On the flip side, we found that AI was particularly helpful as a second reader for key sources. It flagged several important points from a research piece that we missed in our first reading, but confirmed were indeed accurate.
Garbage In, Garbage Out
One consistent challenge we experienced with AI was that it would pull in research sources of varying quality and relevance. For example, when asking AI to identify key sources for our literature review, several sources explored barriers young people face to employment in different countries and cultures—not particularly relevant to our client’s local context. AI also referenced some sources that were not peer-reviewed, despite our explicitly asking it to focus on this type of research.
Critically Examine Your Claims
One of our most useful experiments was giving AI a specific claim and asking it to evaluate the extent to which that claim is supported by existing, high-quality research. This pointed us to research that supported important arguments in the literature review, such as “Educational attainment is a particularly important barrier local youth face when trying to get on a career or higher education pathway.”
Create Clean Documentation
Another area where AI excelled was helping us more quickly assemble summary documents supporting our literature review.

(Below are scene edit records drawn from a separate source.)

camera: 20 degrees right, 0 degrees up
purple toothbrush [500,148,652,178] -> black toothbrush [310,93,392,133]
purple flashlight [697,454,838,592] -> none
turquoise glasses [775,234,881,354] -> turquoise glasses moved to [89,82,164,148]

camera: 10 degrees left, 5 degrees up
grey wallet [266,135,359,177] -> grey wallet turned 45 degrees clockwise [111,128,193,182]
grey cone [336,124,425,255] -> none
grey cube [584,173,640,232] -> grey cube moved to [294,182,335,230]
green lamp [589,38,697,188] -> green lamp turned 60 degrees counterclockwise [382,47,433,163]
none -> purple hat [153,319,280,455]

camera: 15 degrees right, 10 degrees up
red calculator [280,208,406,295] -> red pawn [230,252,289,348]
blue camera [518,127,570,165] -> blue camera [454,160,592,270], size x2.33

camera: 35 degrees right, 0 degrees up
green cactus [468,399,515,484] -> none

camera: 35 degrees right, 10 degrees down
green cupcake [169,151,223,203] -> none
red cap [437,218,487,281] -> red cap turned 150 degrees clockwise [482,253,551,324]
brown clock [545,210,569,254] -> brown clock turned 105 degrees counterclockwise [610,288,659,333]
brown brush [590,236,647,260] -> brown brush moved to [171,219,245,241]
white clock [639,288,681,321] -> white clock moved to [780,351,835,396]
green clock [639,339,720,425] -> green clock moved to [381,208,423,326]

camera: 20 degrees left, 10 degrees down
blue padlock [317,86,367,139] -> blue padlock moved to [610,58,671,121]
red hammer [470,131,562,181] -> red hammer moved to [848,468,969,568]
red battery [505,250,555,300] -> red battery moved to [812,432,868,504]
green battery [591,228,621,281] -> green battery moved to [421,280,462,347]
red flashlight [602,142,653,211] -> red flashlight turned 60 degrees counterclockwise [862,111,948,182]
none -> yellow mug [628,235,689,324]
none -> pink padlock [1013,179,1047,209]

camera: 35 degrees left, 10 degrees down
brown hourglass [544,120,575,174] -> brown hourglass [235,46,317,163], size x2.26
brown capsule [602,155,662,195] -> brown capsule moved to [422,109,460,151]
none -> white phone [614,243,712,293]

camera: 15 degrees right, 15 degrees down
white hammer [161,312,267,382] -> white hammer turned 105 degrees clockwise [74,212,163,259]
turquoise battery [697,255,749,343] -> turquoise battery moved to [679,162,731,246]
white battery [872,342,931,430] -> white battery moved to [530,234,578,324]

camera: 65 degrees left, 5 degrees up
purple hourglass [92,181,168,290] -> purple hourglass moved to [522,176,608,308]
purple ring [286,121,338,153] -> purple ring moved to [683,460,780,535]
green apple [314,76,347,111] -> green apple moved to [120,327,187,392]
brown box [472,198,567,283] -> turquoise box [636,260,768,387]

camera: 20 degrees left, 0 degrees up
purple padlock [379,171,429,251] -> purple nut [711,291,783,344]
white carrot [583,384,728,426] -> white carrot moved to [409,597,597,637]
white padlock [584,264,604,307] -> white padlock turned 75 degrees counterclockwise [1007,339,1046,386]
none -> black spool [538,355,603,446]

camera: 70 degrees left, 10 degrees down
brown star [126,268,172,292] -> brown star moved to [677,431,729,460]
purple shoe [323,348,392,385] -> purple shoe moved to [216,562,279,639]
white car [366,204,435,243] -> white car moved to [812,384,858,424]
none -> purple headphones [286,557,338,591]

For example, AI efficiently assembled a bibliography citing our sources in APA format and a more detailed “data source tracker” that described each key source in two to four sentences.
The Bottom Line
Our experience suggests that AI can be a helpful tool to increase the quality of literature reviews and other research tasks. In these experiments, we found that AI can help us quickly identify important research sources, flag takeaways from sources that we missed, critically assess claims about the research, and help us edit our writing and document our sources. We were also pleasantly surprised that our AI tool did not hallucinate – responses provided were factually accurate and did not include fake sources or conclusions that could not be justified by the underlying data. However, AI in its current form cannot replace our critical thinking skills and our ability to identify real-world implications of research. Those remain the domain of human intelligence—at least for now.